> WORK TO BE COMPLETED
Locate, in the data below, the line that contains "red fire hydrant, 15.64 +0.36" and the line that contains "the wooden shop sign at point (27, 301), 2.37"; reproduce exactly those two lines and every line between them, nothing more.
DATASET RECORDS: Begin
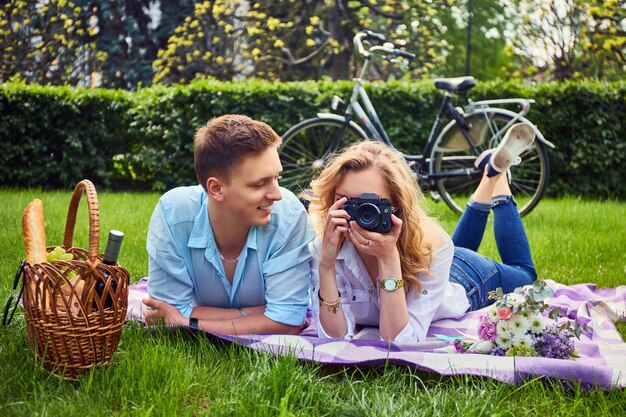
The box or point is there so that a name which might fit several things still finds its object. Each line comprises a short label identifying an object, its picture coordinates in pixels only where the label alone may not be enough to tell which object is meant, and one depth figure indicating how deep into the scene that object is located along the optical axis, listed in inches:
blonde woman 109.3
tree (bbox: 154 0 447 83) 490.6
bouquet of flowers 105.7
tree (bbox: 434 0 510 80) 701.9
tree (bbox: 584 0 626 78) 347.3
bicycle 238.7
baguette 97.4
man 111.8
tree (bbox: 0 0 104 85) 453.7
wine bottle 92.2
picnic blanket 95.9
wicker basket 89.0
DATASET RECORDS: End
DATASET RECORDS: Begin
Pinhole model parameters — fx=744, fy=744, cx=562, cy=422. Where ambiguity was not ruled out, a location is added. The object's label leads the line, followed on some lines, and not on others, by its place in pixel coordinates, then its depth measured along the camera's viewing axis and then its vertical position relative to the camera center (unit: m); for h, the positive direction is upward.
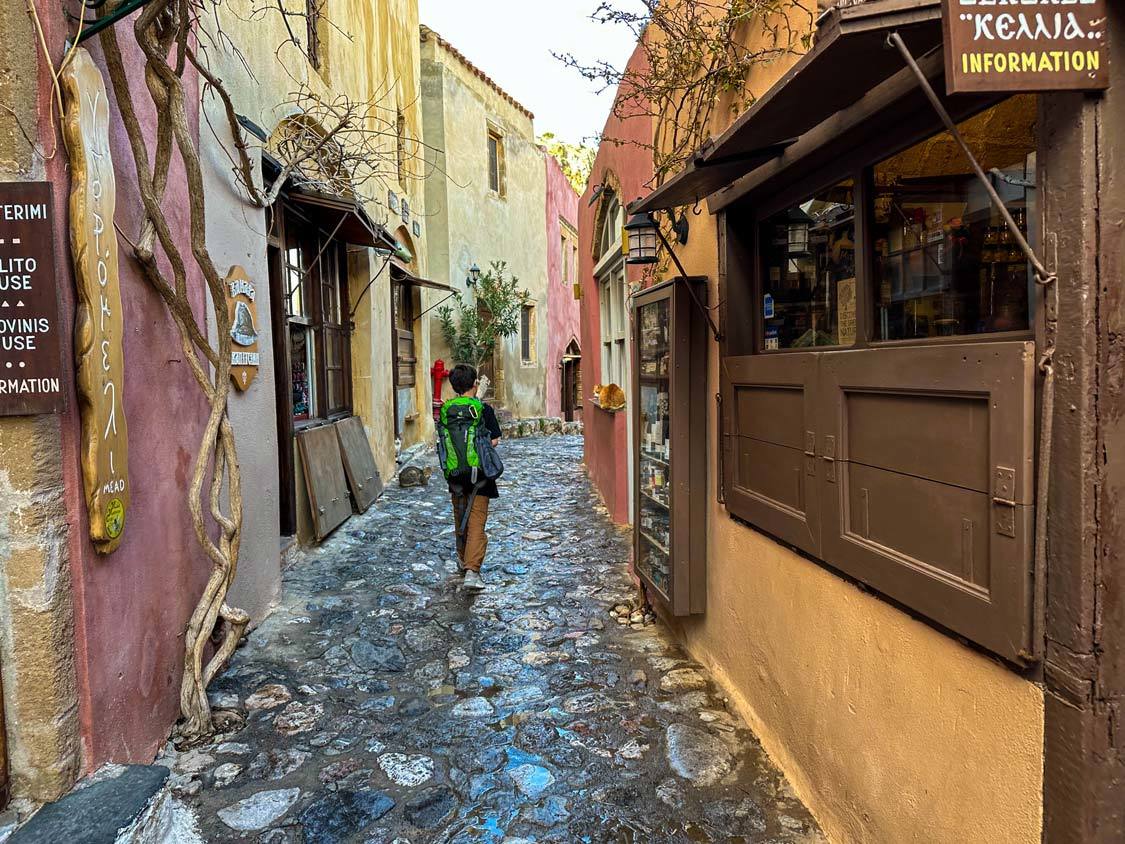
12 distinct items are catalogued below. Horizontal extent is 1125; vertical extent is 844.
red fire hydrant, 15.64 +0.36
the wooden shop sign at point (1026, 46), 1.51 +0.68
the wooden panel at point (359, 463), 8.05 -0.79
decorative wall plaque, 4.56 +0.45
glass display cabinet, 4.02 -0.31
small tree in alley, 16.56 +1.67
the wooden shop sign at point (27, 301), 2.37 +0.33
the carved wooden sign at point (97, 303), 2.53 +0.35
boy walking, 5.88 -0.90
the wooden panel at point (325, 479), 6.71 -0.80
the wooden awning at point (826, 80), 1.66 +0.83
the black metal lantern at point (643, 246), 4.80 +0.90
DATASET RECORDS: End
DATASET RECORDS: Begin
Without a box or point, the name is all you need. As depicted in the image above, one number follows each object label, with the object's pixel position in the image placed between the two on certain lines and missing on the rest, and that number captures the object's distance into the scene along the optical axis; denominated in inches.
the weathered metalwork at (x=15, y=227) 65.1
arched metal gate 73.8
DATASET RECORDS: End
> EXPECTED OUTPUT
red fire hydrant, 15.64 +0.36
the wooden shop sign at point (1026, 46), 1.51 +0.68
the wooden panel at point (359, 463), 8.05 -0.79
decorative wall plaque, 4.56 +0.45
glass display cabinet, 4.02 -0.31
small tree in alley, 16.56 +1.67
the wooden shop sign at point (27, 301), 2.37 +0.33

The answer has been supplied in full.